Reviewed by: Neal Martin
Wow, this has quite a striking nose, with an almost Pauillac quality to it. Fresh with blackberry aromas, tobacco and a touch of orange zest. The palate is nice and fresh, a bit conservative and not complex but with reasonable weight. Linear on the finish, with a hint of dark chocolate. Very fine '61, redolent of Nenin '61 in many ways. Drink now. Tasted May 2005.

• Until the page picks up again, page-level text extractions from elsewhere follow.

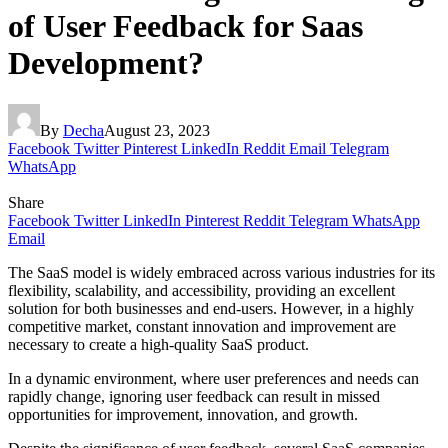
of User Feedback for Saas
Development?
By
Decha
August 23, 2023
Facebook
Twitter
Pinterest
LinkedIn
Reddit
Email
Telegram
WhatsApp
Share
Facebook
Twitter
LinkedIn
Pinterest
Reddit
Telegram
WhatsApp
Email
The SaaS model is widely embraced across various industries for its
flexibility, scalability, and accessibility, providing an excellent
solution for both businesses and end-users. However, in a highly
competitive market, constant innovation and improvement are
necessary to create a high-quality SaaS product.
In a dynamic environment, where user preferences and needs can
rapidly change, ignoring user feedback can result in missed
opportunities for improvement, innovation, and growth.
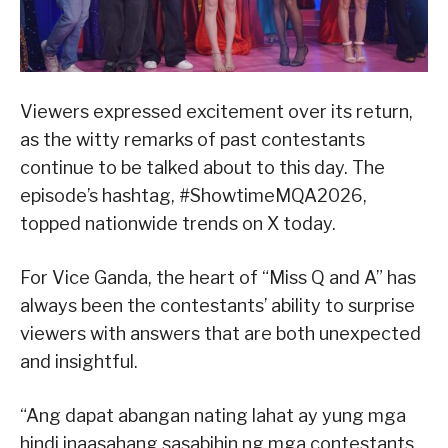
Viewers expressed excitement over its return,
as the witty remarks of past contestants
continue to be talked about to this day. The
episode’s hashtag, #ShowtimeMQA2026,
topped nationwide trends on X today.
For Vice Ganda, the heart of “Miss Q and A” has
always been the contestants’ ability to surprise
viewers with answers that are both unexpected
and insightful.
“Ang dapat abangan nating lahat ay yung mga
hindi inaasahang sasabihin ng mga contestants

Reviewed by: Robert M. Parker, Jr.
Another great showing for this under-rated estate, the 1961 L'Eglise-Clinet displayed a saturated, opaque garnet color with some amber/rust at the edge. A huge nose of soy sauce, grilled meats, mocha, chocolate, and jammy cherry fruit is followed by a full-bodied wine with excellent richness, length, and balance. Drink this fully mature, velvety-textured wine over the next decade. The notes for this wine are taken from the description of Series II - Flight D of the 1995 tasting conducted in Munich by Helga and Hardy Rodenstock. Many years after the tasting from which this note derives allegations were made concerning the authenticity of old and rare bottles of wine sold by Hardy Rodenstock to collectors around the world. The matter has been the subject of numerous articles, litigation and at least one book. Mr. Parker believes that the wines served to him at this tasting were authentic so this note and the others from that specific tasting continue to be posted on eRobertParker.com.
About the Producer
Château l'Eglise-Clinet is located in the Pomerol appellation on the right bank of Bordeaux, France, and is one of the most famous wineries in the Pomerol region. Château Clinet Chapel has a long history, dating back to the late 19th century. The Rouchut family, who ran Chateau Clos l'Eglise at the time, and the Constant family, who ran Chateau Clinet, decided to make wine together. Until 1950, the Bordeaux wines produced by these two families were sold under the name Château Claregelis. It was only after 1950 that their wines were given their current name, Château Clignet. Later, the Durantou family acquired Château Clignet. However, the owner was not keen on wine at the time and left everything to Pierre Lasserre, the owner of another Pomerol estate. Pierre Lasserre only had to give him half of the estate's income each year. This partnership has continued for 40 years. Today, Denis Durantou, a descendant of the Durantou family, is in charge of the estate. At present, Château Clignet has 5.5 hectares of vineyards. The soils are mainly gravel and clay, some of which are rich in iron. The vineyards of Château Clignet were spared from the 1956 frosts and the vines are on average 45 years old. The vineyard is planted with 85% Merlot and 15% Cabernet Franc at a density of 6,500 vines per hectare. The vineyard is fertilised with an organic fertiliser mix every 5 years. The grapes are hand-picked when they are ripe at Château Clignet. After careful selection and crushing, the grapes are fermented in concrete and stainless steel containers for 15-21 days. After about October, the fermented wine is aged in new oak barrels for a period of 18 months. The main wine of Château Clinet is the Château l'Eglise-Clinet, Pomerol, France. The wines are concentrated and rich, full-bodied, with pure fruit and exotic spice notes, particularly fresh and wonderful, making them unique among Bordeaux wines. In recent years, as the price of the wine has soared, so has the quality. Today, it is in the top tier of Pomerol.